Professional workers will vote on union

Jennifer Niemela

A state office will begin sending union election ballots to University professional workers on Monday, kicking off a three-week mail-in election.
The ballot will ask professional workers if they want the American Federation of State, County and Municipal Employees to represent them in collective bargaining. The Bureau of Mediation Services must receive the ballots by Tuesday, May 6; the votes will be counted on May 7.
Professional workers, who number about 2,200 at the University, include accountants, computer programmers, scientific assistants and other non-manual workers. The professionals have been pushing for a union for three years. Union activists are driving for salaries equaling those of other state employees. For example, a University senior systems analyst starts at about $31,600 a year while a state programmer analyst starts at about $39,500, according to the Minnesota Department of Human Resources.
“There are a lot of people for whom (salary) is the key issue,” said Phil Norcross, senior editor in the Office of Research and Technology Transfer Administration.
Professionals also want more representation in administrative decisions, which they say are sometimes made in an arbitrary manner. The Board of Regents-appointed civil service committee, which has only advisory powers, isn’t enough, said Bruce Piepho, senior user services specialist.
“The committee does represent us, but … most people wouldn’t even bother filing a grievance” with the committee, he said. “If we had a union, we would have the right to take a grievance all the way to arbitration.”

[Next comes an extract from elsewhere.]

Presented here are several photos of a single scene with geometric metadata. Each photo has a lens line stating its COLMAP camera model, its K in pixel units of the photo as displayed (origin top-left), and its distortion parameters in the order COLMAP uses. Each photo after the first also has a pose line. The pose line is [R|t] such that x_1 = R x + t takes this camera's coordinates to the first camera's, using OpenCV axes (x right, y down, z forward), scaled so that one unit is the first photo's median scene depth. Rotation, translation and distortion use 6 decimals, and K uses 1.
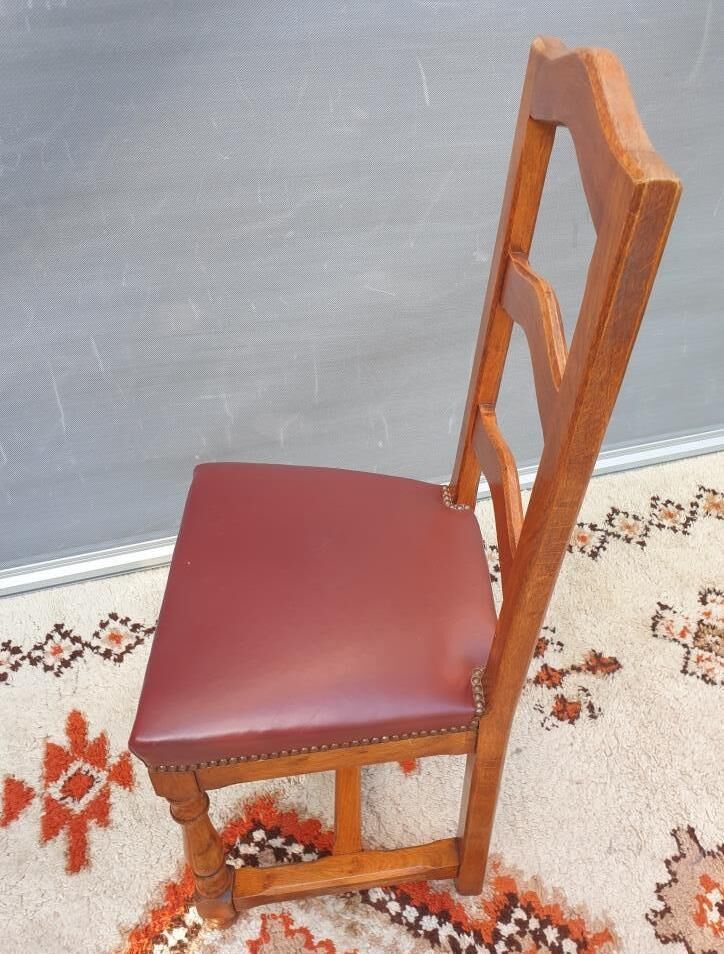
lens RADIAL K [[806.5, 0, 382.4], [0, 806.5, 477.2], [0, 0, 1]] dist [-0.012191, 0.072438]
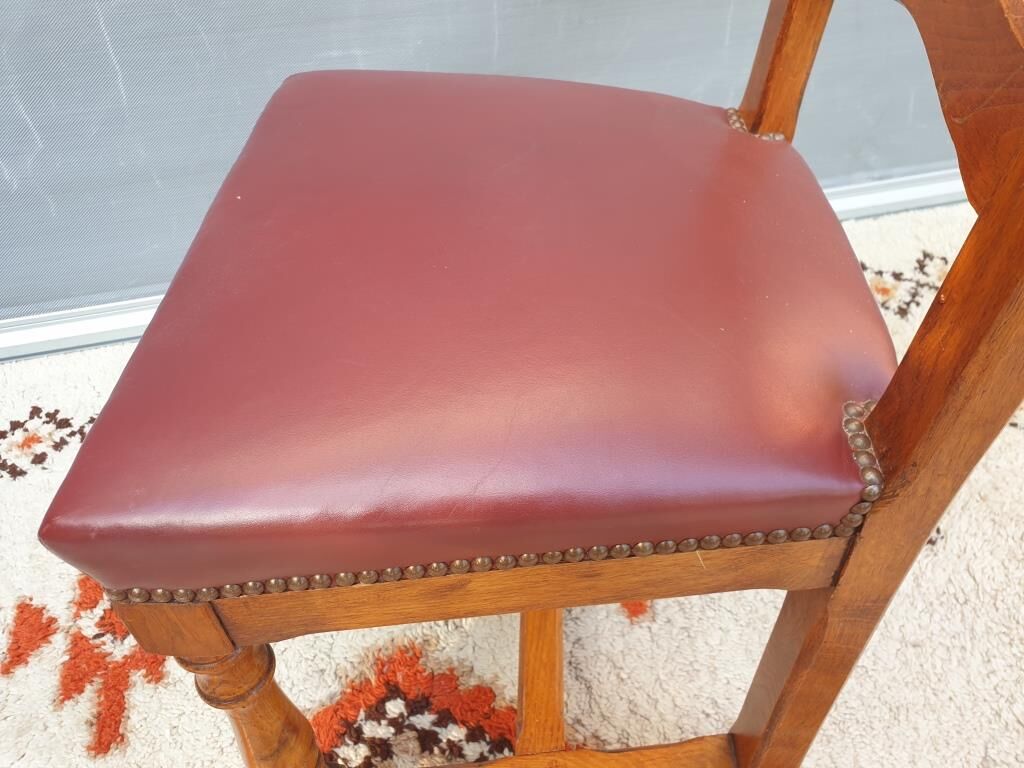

Union activists say AFSCME representation would give them the influence they believe they deserve in decisions that affect their working conditions.
“We need to have more say in how the University is managed,” said Maria Klien, editor of the Landscape Arboretum’s newsletter. “We need a more democratic structure.”
The civil service committee, however, went on record in January as not supporting the union drive, largely because a union would make its job obsolete, said former committee member Anne Mockovac.
“If we believe in a shared governance structure, why would the committee support the union?” said Mockovac, who resigned from the committee on Friday for undisclosed reasons. “We might as well have voted never to meet again. (The decision) wasn’t philosophical … How could we approve a process that negates our role?”
While some union activists are content with their particular situation, they are organizing because they are aware of colleagues who are unhappy.
“Like I tell my boss, I’d organize if I was working for St. Peter himself,” said Norcross. “My organizing helps workers everywhere.”
Mail ballots are standard for situations like this one, where employees who work different shifts make an on-campus election impossible, BMS officials said. The bureau decided on Friday that employees will receive a ballot and a stamped envelope addressed to the bureau. The ballots must be returned in the official envelopes for counting purposes.
University professionals are one of two groups of state-employed professional workers not currently unionized in Minnesota. The other group is employed by the Minnesota Historical Society.